The EUR/GBP has turned drastically lower on the last trading day of the week, falling from the levels touched in the Asian session above 0.8420 to below 0.8400 as it foresees a test of the 21-month lows touched earlier in the month. the week at 0.8385. The poor performance of the euro is one of the main drivers of the recent slowdown in the EUR / GBP currency pair, amid concerns about a rapid deterioration of the eurozone economy as the pandemic grips the continent.

Austria announced that it will again impose a total lockdown on all people starting Monday for 20 days, with restrictions continuing later for the unvaccinated. In addition, the country said that all citizens should be vaccinated before February 1, 2022 or they would face heavy fines. More worrying from a financial market perspective is that Germany appears to be following closely. Germany’s health minister said on Friday that the health situation in the country had become so serious that a total blockade, even of those vaccinated, could not be ruled out. According to a senior portfolio manager at Swiss asset manager Vontobel, “a total lockdown for Germany would be very bad news for the economic recovery.”

Negative news on the pandemic front in Europe has largely overshadowed a much higher-than-expected German PPI report for October, as well as aggressive comments from outgoing member of the ECB’s Governing Council and Bundesbank President Jens Weidmann. To be fair, Weidmann is a well-known aggressive voter and has spent most of the last decade unable to influence the policy of the ECB, which is dominated by moderate voters, so his comments rarely move the needle on the euro. . Weidmann will leave at the end of the year.

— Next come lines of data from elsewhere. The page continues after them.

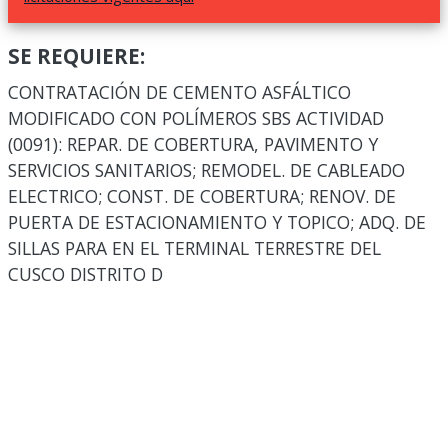
SE REQUIERE:
CONTRATACIÓN DE CEMENTO ASFÁLTICO
MODIFICADO CON POLÍMEROS SBS ACTIVIDAD
(0091): REPAR. DE COBERTURA, PAVIMENTO Y
SERVICIOS SANITARIOS; REMODEL. DE CABLEADO
ELECTRICO; CONST. DE COBERTURA; RENOV. DE
PUERTA DE ESTACIONAMIENTO Y TOPICO; ADQ. DE
SILLAS PARA EN EL TERMINAL TERRESTRE DEL
CUSCO DISTRITO D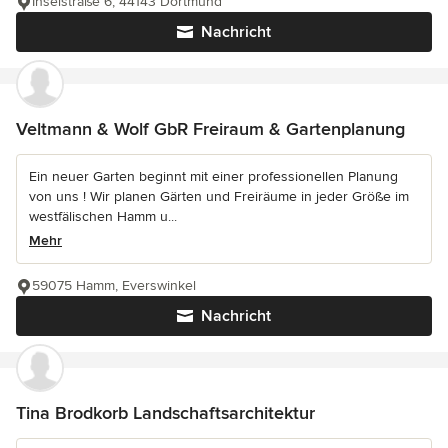
Inselstraße 6, 44143 Dortmund
Nachricht
Veltmann & Wolf GbR Freiraum & Gartenplanung
Ein neuer Garten beginnt mit einer professionellen Planung
von uns ! Wir planen Gärten und Freiräume in jeder Größe im
westfälischen Hamm u...
Mehr
59075 Hamm, Everswinkel
Nachricht
Tina Brodkorb Landschaftsarchitektur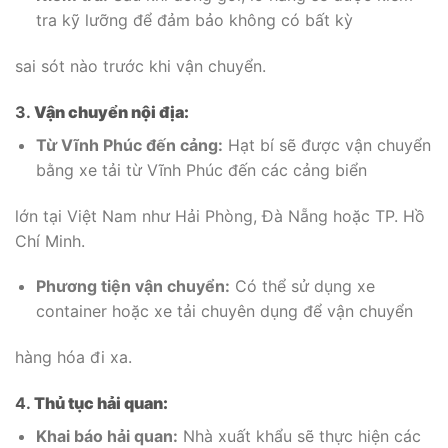
tra kỹ lưỡng để đảm bảo không có bất kỳ
sai sót nào trước khi vận chuyển.
3.
Vận chuyển nội địa:
Từ Vĩnh Phúc đến cảng:
Hạt bí sẽ được vận chuyển
bằng xe tải từ Vĩnh Phúc đến các cảng biển
lớn tại Việt Nam như Hải Phòng, Đà Nẵng hoặc TP. Hồ
Chí Minh.
Phương tiện vận chuyển:
Có thể sử dụng xe
container hoặc xe tải chuyên dụng để vận chuyển
hàng hóa đi xa.
4.
Thủ tục hải quan:
Khai báo hải quan:
Nhà xuất khẩu sẽ thực hiện các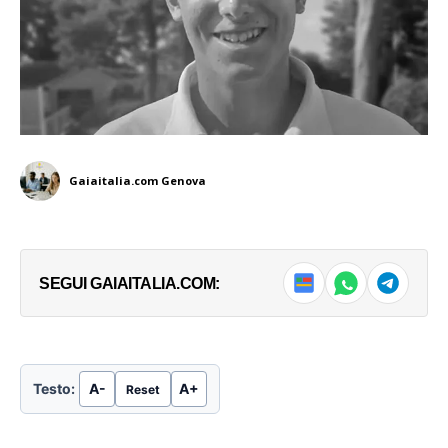
Gaiaitalia.com Genova
SEGUI GAIAITALIA.COM:
Testo:
A-
A+
Reset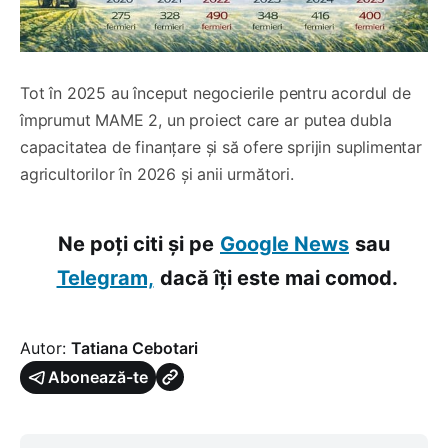
Tot în 2025 au început negocierile pentru acordul de
împrumut MAME 2, un proiect care ar putea dubla
capacitatea de finanțare și să ofere sprijin suplimentar
agricultorilor în 2026 și anii următori.
Ne poți citi și pe
Google News
sau
Telegram,
dacă îți este mai comod.
Autor:
Tatiana Cebotari
Abonează-te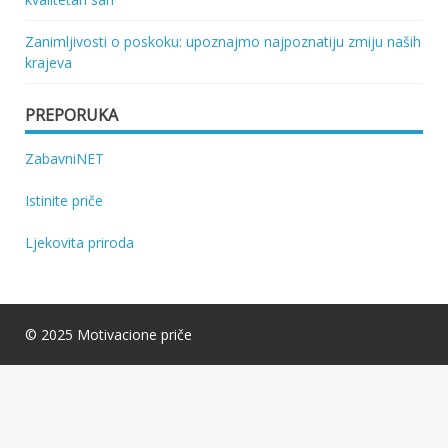
Zanimljivosti o poskoku: upoznajmo najpoznatiju zmiju naših
krajeva
PREPORUKA
ZabavniNET
Istinite priče
Ljekovita priroda
© 2025 Motivacione priče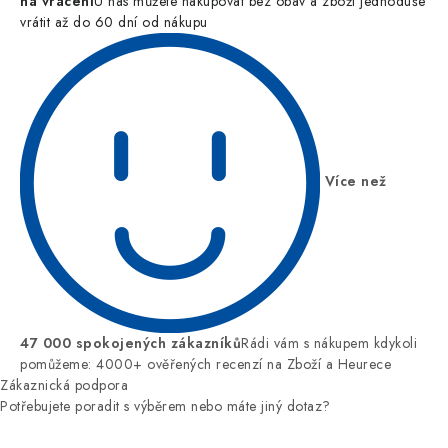
na vrácení
U nás můžete nakupovat bez obav a zboží jednoduše
vrátit až do 60 dní od nákupu
Více než
47 000 spokojených zákazníků
Rádi vám s nákupem kdykoli
pomůžeme: 4000+ ověřených recenzí na Zboží a Heurece
Zákaznická podpora
Potřebujete poradit s výběrem nebo máte jiný dotaz?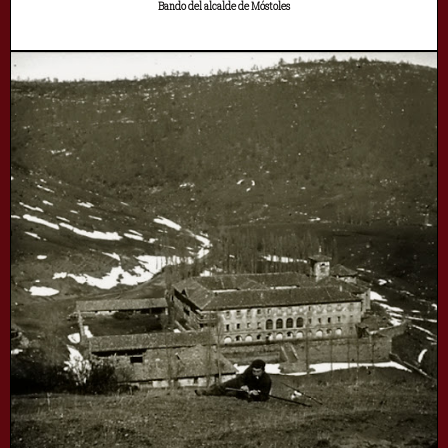
Bando del alcalde de Móstoles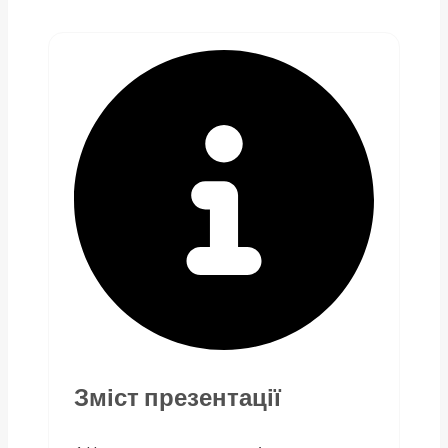
Зміст презентації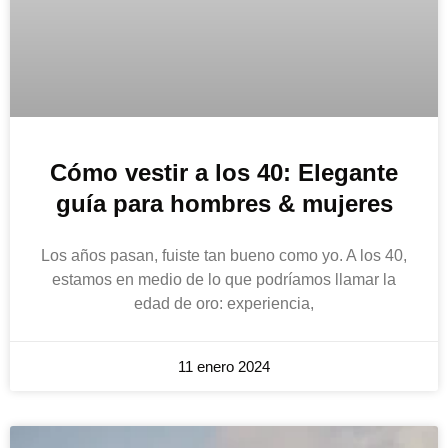
Cómo vestir a los 40: Elegante
guía para hombres & mujeres
Los años pasan, fuiste tan bueno como yo. A los 40,
estamos en medio de lo que podríamos llamar la
edad de oro: experiencia,
11 enero 2024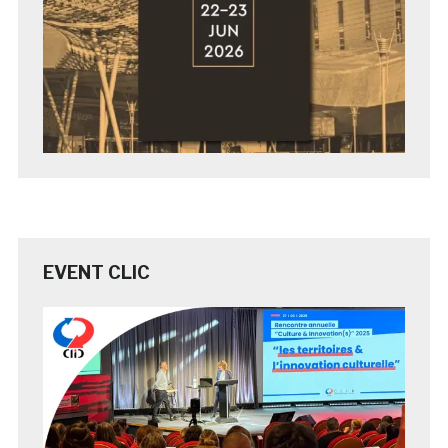
EVENT CLIC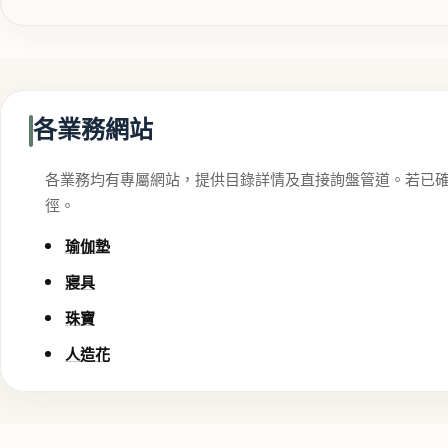
各業務網站
各業務均有專屬網站，提供目錄詳情及直接詢盤管道。若已
徑。
瑜伽墊
寢具
珠寶
人造花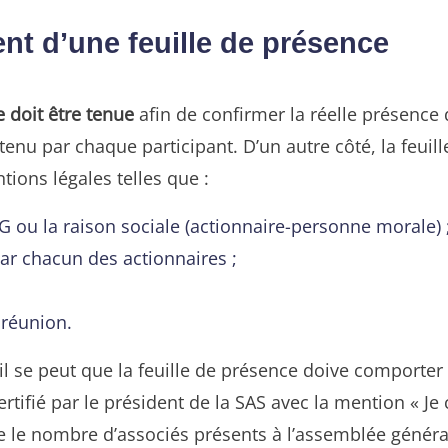
nt d’une feuille de présence
e doit être tenue
afin de confirmer la réelle présence
nu par chaque participant. D’un autre côté, la feuill
tions légales telles que :
G ou la raison sociale (actionnaire-personne morale) 
ar chacun des actionnaires ;
 réunion.
 il se peut que la feuille de présence doive comporter
ertifié par le président de la SAS avec la mention « Je 
que le nombre d’associés présents à l’assemblée généra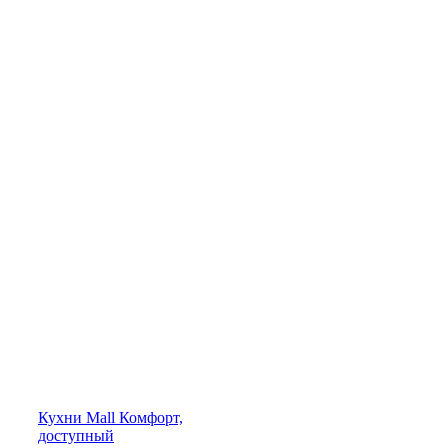
Кухни
Mall
Комфорт,
доступный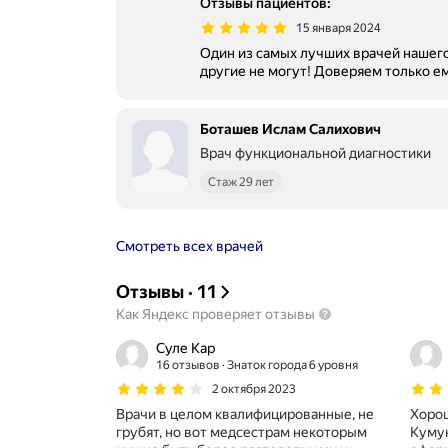
Отзывы пациентов
:
15 января 2024
Один из самых лучших врачей нашего г
другие не могут! Доверяем только 
Боташев Ислам Салихович
Врач функциональной диагностики
Стаж 29 лет
Смотреть всех врачей
Отзывы
·
11
Как Яндекс проверяет отзывы
Суле Кар
16 отзывов
Знаток города 6 уровня
2 октября 2023
Врачи в целом квалифицированные, не
Хорош
грубят, но вот медсестрам некоторым
Кумук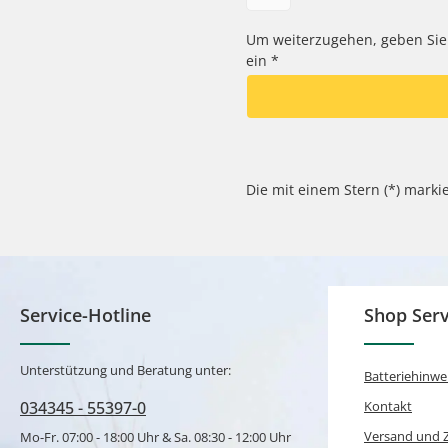
Um weiterzugehen, geben Sie
ein
*
Die mit einem Stern (*) markie
Service-Hotline
Shop Serv
Unterstützung und Beratung unter:
Batteriehinwe
034345 - 55397-0
Kontakt
Versand und 
Mo-Fr. 07:00 - 18:00 Uhr & Sa. 08:30 - 12:00 Uhr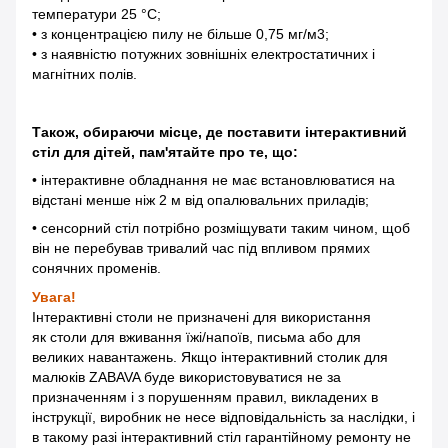
температури 25 °С;
• з концентрацією пилу не більше 0,75 мг/м3;
• з наявністю потужних зовнішніх електростатичних і
магнітних полів.
Також, обираючи місце, де поставити інтерактивний
стіл для дітей, пам'ятайте про те, що:
• інтерактивне обладнання не має встановлюватися на
відстані менше ніж 2 м від опалювальних приладів;
• сенсорний стіл потрібно розміщувати таким чином, щоб
він не перебував тривалий час під впливом прямих
сонячних променів.
Увага!
Інтерактивні столи не призначені для використання
як столи для вживання їжі/напоїв, письма або для
великих навантажень. Якщо інтерактивний столик для
малюків ZABAVA буде використовуватися не за
призначенням і з порушенням правил, викладених в
інструкції, виробник не несе відповідальність за наслідки, і
в такому разі інтерактивний стіл гарантійному ремонту не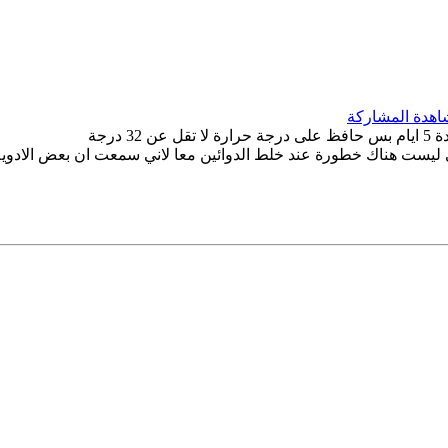
درجة
 ليست هناك خطورة عند خلط الدوائين معا لاني سمعت ان بعض الاد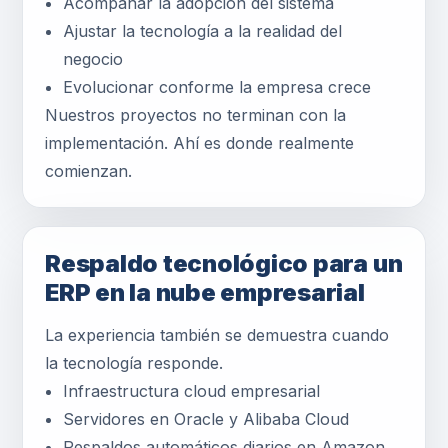
Acompañar la adopción del sistema
Ajustar la tecnología a la realidad del
negocio
Evolucionar conforme la empresa crece
Nuestros proyectos no terminan con la
implementación. Ahí es donde realmente
comienzan.
Respaldo tecnológico para un
ERP en la nube empresarial
La experiencia también se demuestra cuando
la tecnología responde.
Infraestructura cloud empresarial
Servidores en Oracle y Alibaba Cloud
Respaldos automáticos diarios en Amazon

Friday’s slide capped off a steamy week for EUR / GBP. The pair has fallen more than 1.5% from above 0.8500 to current levels below 0.8400, its worst weekly performance since March 2020. Aside from the escalating severity of the European Covid-19 situation throughout For the week, the pair has also been weighed down by strong macroeconomic data from the UK. Earlier in the week, the latest employment report provided early indications that there was no increase in unemployment after the end of the UK government leave scheme in late September and October inflation was higher than expected.

More recently, the October retail sales report released on Friday before the European opening beat expectations, although economists attribute it to consumers submitting their Christmas / end-of-the-year shopping amid supply chain concerns. Currency strategists also touted the ongoing history of divergence between the Bank of England and the ECB as negative. Many expect the Bank of England to start raising interest rates in December, while the ECB’s top policy makers such as President Lagarde have been trying to steer the market against expected rate hikes by 2022. Comments from the ECB’s aggressive line member Jens Weidmann, who is leaving the bank at the end of the year, and comments from the Bank of England’s chief economist, were ignored by the currency markets.

Elsewhere, the tone of Brexit developments has turned more positive this week and most market participants seem to expect the UK and the EU to eventually overcome their differences regarding the implementation of the Northern Ireland Protocol. .

Movements in bond markets, reflecting the deterioration in European economic sentiment, are also likely to be weighing. German 10-year yields fell 7 basis points this week to their lowest levels since mid-September just above -0.35%, while UK 10-year yields fell less than 5 basis points and are still comfortably down. above last week’s lows of 0.82%.